Repo (citadel-v1 branch)
aka.ms shortlink
Citadel Platform overview
Architecture diagram
Quick Deployment Guide
Full Deployment Guide
Citadel Sizing Guide
PTU Estimation Guide
Network Approach Guide
LLM Routing Architecture
PII Masking via APIM
JWT Client Identity & Permissions
Agent Governance Toolkit Integration — pairs the hub with foundry-agt (this catalog)
Validation Notebooks Index
Citadel Access Contracts Bicep README

13. Changelog

1.0.1 (2026-05) — Fix: profile .env path in Quickstart paths now references $SKILL_DIR (the awesome-gbb skill dir) rather than the azd project dir (which doesn't have it).
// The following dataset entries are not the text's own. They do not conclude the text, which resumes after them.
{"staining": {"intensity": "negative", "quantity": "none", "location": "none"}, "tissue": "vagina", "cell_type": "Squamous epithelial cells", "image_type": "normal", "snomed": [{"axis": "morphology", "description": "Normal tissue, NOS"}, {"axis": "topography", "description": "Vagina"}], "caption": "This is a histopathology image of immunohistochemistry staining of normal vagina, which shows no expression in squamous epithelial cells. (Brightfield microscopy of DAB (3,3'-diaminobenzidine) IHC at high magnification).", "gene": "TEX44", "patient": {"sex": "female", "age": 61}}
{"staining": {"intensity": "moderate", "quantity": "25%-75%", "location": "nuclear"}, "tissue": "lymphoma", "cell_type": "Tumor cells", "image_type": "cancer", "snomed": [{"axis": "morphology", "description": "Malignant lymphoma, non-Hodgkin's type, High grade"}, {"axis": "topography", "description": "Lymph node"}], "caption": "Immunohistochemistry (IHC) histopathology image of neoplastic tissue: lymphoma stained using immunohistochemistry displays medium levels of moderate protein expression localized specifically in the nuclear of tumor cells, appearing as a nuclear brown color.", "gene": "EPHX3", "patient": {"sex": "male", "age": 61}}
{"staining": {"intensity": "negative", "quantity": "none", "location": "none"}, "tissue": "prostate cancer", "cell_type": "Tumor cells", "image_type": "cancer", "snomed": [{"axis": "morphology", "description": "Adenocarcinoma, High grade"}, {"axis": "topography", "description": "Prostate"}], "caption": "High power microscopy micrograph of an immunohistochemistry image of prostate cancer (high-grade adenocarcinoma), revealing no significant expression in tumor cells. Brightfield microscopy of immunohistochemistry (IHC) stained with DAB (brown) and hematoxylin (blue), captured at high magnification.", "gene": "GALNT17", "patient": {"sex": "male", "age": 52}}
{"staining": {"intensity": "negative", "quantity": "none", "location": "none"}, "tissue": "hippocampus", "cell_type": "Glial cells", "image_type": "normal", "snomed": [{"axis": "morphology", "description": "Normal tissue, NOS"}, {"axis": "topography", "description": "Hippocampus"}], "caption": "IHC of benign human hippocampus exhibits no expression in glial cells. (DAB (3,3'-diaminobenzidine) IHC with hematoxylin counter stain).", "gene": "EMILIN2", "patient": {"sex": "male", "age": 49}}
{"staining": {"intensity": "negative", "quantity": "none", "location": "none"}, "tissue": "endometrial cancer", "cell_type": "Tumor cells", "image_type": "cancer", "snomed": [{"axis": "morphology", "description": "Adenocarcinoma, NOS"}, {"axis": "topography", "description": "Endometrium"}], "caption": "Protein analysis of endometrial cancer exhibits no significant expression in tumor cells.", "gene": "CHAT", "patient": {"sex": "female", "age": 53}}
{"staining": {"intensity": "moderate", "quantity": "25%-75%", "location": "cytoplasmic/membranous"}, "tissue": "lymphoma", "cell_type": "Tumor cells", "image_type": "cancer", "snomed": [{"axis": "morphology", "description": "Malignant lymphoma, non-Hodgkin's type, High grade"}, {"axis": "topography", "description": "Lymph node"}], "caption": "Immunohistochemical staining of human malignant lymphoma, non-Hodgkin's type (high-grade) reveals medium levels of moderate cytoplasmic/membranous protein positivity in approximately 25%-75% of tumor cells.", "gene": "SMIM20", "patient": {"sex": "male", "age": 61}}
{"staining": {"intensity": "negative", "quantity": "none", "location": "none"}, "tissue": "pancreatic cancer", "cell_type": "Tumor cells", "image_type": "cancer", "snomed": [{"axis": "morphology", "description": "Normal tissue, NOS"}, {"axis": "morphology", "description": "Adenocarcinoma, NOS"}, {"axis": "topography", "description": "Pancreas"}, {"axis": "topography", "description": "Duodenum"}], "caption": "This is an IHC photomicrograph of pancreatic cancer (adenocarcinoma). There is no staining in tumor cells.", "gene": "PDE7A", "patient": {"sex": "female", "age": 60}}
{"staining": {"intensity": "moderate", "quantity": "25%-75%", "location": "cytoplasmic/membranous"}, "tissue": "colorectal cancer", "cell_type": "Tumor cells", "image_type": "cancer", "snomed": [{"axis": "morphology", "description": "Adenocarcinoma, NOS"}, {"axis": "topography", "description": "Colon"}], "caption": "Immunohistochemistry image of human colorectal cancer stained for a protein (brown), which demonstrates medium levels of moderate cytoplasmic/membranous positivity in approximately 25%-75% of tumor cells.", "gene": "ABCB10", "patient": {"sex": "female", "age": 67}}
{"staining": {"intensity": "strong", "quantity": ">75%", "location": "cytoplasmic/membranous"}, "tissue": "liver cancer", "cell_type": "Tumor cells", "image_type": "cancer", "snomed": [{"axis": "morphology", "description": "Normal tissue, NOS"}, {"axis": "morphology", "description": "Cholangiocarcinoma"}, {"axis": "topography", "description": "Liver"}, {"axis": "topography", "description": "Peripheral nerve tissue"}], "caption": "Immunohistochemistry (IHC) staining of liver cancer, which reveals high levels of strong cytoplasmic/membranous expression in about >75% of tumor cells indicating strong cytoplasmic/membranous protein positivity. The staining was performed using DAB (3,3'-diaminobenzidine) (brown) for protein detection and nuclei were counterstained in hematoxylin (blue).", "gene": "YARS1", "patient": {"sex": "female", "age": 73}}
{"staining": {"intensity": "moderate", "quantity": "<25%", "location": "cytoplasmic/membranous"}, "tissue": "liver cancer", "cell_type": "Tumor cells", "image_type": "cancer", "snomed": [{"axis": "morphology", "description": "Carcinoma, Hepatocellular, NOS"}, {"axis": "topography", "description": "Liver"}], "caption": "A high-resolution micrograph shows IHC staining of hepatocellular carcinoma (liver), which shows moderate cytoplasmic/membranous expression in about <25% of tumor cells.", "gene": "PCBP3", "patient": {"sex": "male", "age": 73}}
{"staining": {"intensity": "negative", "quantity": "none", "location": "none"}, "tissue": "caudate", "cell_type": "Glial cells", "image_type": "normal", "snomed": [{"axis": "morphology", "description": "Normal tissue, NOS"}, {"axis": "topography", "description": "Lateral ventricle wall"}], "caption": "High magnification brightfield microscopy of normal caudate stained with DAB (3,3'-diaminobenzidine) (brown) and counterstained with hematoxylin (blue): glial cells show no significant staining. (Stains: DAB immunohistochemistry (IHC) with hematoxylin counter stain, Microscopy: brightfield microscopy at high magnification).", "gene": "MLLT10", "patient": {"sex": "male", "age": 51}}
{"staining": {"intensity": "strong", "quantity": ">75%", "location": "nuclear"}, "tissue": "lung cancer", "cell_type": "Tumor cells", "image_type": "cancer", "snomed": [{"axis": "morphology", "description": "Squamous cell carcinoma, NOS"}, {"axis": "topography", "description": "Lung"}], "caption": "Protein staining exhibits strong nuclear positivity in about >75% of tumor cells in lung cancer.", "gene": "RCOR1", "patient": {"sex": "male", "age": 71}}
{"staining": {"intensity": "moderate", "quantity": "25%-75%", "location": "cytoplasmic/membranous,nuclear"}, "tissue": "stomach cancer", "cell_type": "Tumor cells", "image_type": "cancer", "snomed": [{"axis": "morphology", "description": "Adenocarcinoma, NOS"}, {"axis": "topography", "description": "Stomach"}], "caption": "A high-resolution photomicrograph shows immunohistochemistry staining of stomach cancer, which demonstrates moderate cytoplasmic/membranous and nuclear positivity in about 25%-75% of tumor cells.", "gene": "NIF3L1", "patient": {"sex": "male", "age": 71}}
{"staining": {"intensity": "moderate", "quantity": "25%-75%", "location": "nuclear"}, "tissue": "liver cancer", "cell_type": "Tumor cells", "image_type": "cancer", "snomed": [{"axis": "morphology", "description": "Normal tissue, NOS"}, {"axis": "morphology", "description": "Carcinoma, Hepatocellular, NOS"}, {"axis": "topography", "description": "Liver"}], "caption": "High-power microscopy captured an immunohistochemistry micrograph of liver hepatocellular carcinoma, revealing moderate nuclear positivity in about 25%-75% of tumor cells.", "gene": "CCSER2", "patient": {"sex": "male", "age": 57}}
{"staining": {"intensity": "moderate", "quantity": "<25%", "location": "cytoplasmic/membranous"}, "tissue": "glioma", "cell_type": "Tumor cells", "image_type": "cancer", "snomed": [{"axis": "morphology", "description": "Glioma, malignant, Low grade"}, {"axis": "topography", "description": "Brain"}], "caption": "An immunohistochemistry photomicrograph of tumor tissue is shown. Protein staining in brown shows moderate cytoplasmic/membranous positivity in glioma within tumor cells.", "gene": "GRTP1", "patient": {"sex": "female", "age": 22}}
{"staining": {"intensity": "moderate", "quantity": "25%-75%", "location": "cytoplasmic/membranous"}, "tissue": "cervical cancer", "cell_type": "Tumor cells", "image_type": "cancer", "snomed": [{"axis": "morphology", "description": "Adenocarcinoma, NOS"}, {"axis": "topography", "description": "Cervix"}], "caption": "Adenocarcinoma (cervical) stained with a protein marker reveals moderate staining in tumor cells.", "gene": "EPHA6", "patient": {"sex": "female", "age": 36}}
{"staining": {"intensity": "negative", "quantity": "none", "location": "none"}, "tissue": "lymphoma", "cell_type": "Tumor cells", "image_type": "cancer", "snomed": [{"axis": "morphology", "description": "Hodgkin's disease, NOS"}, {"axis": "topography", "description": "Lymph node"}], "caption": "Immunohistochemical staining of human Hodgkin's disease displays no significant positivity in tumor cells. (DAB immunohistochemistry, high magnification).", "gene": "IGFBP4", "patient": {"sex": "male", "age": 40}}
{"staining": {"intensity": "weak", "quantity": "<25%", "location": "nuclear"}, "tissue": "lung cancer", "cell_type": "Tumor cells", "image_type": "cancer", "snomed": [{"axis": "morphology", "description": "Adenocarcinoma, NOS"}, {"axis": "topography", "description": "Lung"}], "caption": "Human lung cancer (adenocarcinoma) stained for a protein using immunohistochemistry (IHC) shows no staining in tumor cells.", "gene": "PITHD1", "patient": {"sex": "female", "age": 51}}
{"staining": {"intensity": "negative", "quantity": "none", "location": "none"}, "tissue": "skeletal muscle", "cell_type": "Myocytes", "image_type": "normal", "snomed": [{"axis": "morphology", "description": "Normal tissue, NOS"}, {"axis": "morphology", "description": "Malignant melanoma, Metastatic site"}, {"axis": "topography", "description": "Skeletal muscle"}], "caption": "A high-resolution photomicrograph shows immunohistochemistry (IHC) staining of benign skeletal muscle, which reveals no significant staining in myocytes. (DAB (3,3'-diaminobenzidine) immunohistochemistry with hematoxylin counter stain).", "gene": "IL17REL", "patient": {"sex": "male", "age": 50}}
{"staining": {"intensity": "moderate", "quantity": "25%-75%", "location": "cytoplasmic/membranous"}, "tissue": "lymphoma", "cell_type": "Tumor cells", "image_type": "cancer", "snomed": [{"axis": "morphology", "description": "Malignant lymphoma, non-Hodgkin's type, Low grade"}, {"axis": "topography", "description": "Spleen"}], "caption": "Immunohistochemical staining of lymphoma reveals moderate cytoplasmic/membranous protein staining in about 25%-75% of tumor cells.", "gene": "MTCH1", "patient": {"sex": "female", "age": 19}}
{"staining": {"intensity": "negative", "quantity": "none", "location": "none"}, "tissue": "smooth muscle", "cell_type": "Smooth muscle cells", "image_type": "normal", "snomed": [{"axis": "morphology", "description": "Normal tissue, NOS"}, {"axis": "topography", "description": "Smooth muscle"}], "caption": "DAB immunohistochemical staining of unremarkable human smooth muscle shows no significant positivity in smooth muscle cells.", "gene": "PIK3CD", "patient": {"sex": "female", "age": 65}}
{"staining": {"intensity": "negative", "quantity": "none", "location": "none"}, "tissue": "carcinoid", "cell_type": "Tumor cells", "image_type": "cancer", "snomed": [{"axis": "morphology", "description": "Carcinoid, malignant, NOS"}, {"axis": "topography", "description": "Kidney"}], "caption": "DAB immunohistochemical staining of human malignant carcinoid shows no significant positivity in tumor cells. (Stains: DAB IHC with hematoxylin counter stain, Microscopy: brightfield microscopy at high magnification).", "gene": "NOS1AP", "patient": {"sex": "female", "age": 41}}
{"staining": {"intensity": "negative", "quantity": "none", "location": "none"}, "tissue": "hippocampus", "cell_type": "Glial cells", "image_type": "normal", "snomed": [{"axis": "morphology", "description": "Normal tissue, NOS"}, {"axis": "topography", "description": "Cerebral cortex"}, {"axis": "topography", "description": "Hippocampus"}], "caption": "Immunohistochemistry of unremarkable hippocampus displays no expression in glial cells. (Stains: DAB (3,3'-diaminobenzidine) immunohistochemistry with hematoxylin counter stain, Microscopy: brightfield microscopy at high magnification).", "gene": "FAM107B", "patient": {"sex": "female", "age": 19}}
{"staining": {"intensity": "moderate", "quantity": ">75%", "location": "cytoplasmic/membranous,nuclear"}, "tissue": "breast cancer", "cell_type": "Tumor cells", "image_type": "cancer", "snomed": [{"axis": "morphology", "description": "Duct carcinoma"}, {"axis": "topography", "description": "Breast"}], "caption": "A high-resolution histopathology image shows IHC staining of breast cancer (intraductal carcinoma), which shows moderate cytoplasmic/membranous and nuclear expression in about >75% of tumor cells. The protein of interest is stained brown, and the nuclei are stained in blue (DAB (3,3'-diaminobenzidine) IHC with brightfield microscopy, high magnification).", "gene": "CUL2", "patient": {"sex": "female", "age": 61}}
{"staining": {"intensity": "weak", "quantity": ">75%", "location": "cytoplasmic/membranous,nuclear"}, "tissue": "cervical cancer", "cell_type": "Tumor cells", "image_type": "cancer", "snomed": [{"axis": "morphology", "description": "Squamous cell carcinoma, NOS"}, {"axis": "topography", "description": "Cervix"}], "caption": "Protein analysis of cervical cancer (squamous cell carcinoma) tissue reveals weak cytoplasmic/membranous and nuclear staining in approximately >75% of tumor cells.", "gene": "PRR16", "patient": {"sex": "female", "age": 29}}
Add az login before az account set in Quickstart (per azure-tenant-isolation rule 4). Audit notes correct an env-var naming mix-up (enableAIGatewayPiiRedaction is the bicep param; the env var is ENABLE_PII_REDACTION — profiles were already correct, only the audit notes had the wrong name). Customer-checklist clarifies the upstream default model list (gpt-5.4 is NOT in default config).
1.0.0 (2026-05) — Initial release. Pinned upstream f2702b49f80d0ad40e227ae2ee9d8b6dd9137da4. 3 curated profiles (pilot-quickstart, enterprise-baseline, vnet-isolated-spoke-aware). Live-validated against rg-citadel-hub-01 in Sweden Central: resource & shape audit + APIM smoke calls (/models discovery 250 ms warm, gpt-5.4-mini chat ~1 sec warm round-trip). Cross-skill composition wired to azure-tenant-isolation, azd-patterns, foundry-vnet-deploy, citadel-spoke-onboarding, foundry-agt, foundry-observability.